I've been a MBAM user from the very start.  Many years ago I purchased multiple MBAM discs off the shelf from my local Circuit City.  I have used MBAM on all of my computers and even gave MBAM to friends and family as gifts.  I can say emphatically that MBAM has provided excellent protection for all of my computers and I have seen the results by way of malware that was blocked and/or quarantined.  Therefore, from personal experience I know that it works.

I have also been a Consumer Reports subscriber for about 50 years and have found their evaluations to be consistently reliable although sometimes they do indeed miss the mark.  Again, based upon my personal experience it would seem that their evaluation of MBAM was incorrect.  However, I am curious about the Consumer Reports review and whether or not MBAM intends to address the issue.  I have followed the MBAM blog and I have not yet seen this issue discussed.  I would really be pleased if Marcin would comment and help ally our fears.  It would be nice if Consumer Reports revealed their testing procedures as well.
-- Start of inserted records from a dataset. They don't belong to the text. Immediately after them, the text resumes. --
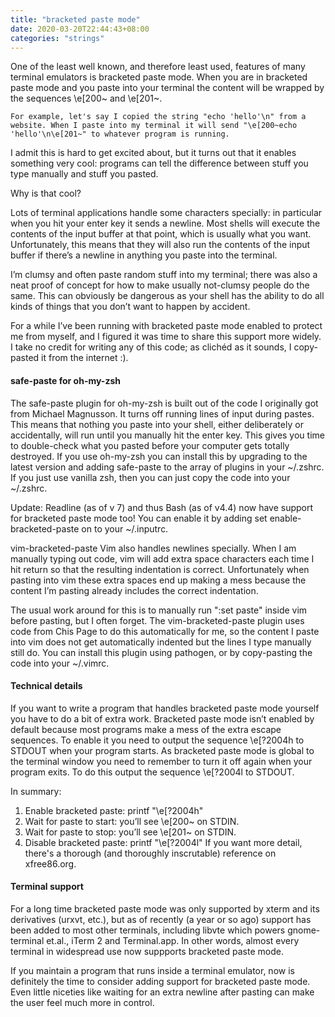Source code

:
 ```yaml
---
title: "bracketed paste mode"
date: 2020-03-20T22:44:43+08:00
categories: "strings"
---
```


One of the least well known, and therefore least used, features of many terminal emulators is bracketed paste mode. When you are in bracketed paste mode and you paste into your terminal the content will be wrapped by the sequences \e[200~ and \e[201~.

```
For example, let's say I copied the string "echo 'hello'\n" from a website. When I paste into my terminal it will send "\e[200~echo 'hello'\n\e[201~" to whatever program is running.
```
I admit this is hard to get excited about, but it turns out that it enables something very cool: programs can tell the difference between stuff you type manually and stuff you pasted.

Why is that cool?

Lots of terminal applications handle some characters specially: in particular when you hit your enter key it sends a newline. Most shells will execute the contents of the input buffer at that point, which is usually what you want. Unfortunately, this means that they will also run the contents of the input buffer if there’s a newline in anything you paste into the terminal.

I’m clumsy and often paste random stuff into my terminal; there was also a neat proof of concept for how to make usually not-clumsy people do the same. This can obviously be dangerous as your shell has the ability to do all kinds of things that you don’t want to happen by accident.

For a while I’ve been running with bracketed paste mode enabled to protect me from myself, and I figured it was time to share this support more widely. I take no credit for writing any of this code; as clichéd as it sounds, I copy-pasted it from the internet :).

#### safe-paste for oh-my-zsh
The safe-paste plugin for oh-my-zsh is built out of the code I originally got from Michael Magnusson. It turns off running lines of input during pastes. This means that nothing you paste into your shell, either deliberately or accidentally, will run until you manually hit the enter key. This gives you time to double-check what you pasted before your computer gets totally destroyed.
If you use oh-my-zsh you can install this by upgrading to the latest version and adding  safe-paste to the array of plugins in your ~/.zshrc. If you just use vanilla zsh, then you can just copy the code into your ~/.zshrc.

Update: Readline (as of v 7) and thus Bash (as of v4.4) now have support for bracketed paste mode too! You can enable it by adding set enable-bracketed-paste on to your  ~/.inputrc.

vim-bracketed-paste
Vim also handles newlines specially. When I am manually typing out code, vim will add extra space characters each time I hit return so that the resulting indentation is correct. Unfortunately when pasting into vim these extra spaces end up making a mess because the content I’m pasting already includes the correct indentation.

The usual work around for this is to manually run ":set paste" inside vim before pasting, but I often forget. The vim-bracketed-paste plugin uses code from Chis Page to do this automatically for me, so the content I paste into vim does not get automatically indented but the lines I type manually still do. You can install this plugin using pathogen, or by copy-pasting the code into your ~/.vimrc.

#### Technical details
If you want to write a program that handles bracketed paste mode yourself you have to do a bit of extra work. Bracketed paste mode isn’t enabled by default because most programs make a mess of the extra escape sequences. To enable it you need to output the sequence  \e[?2004h to STDOUT when your program starts. As bracketed paste mode is global to the terminal window you need to remember to turn it off again when your program exits. To do this output the sequence \e[?2004l to STDOUT.

In summary:

1. Enable bracketed paste: printf "\e[?2004h"
2. Wait for paste to start: you’ll see \e[200~ on STDIN.
3. Wait for paste to stop: you’ll see \e[201~ on STDIN.
4. Disable bracketed paste: printf "\e[?2004l"
If you want more detail, there's a thorough (and thoroughly inscrutable) reference on xfree86.org.
#### Terminal support
For a long time bracketed paste mode was only supported by xterm and its derivatives (urxvt, etc.), but as of recently (a year or so ago) support has been added to most other terminals, including libvte which powers gnome-terminal et.al., iTerm 2 and Terminal.app. In other words, almost every terminal in widespread use now suppports bracketed paste mode.

If you maintain a program that runs inside a terminal emulator, now is definitely the time to consider adding support for bracketed paste mode. Even little niceties like waiting for an extra newline after pasting can make the user feel much more in control.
In the UK we have a highly respected consumer magazine called "Which?".  If they wrote a poor review about Malwarebytes, I would ignore it because IT security is not their area of speciality. Consumer devices, sure, but not IT security software. There are plenty of IT security review sites out there and specialist testing organisations.

It's up to you whether you expect Consumer Reports to write an accurate review on Malwarebytes or not. I personally don't expect Marcin to make a comment about ANY review out there - it's not arrogance or ignorance, but once you start to respond to, and feed, the media machine, there's no stopping it, it's a monster that can devour you, best to ignore it and keep on improving your product.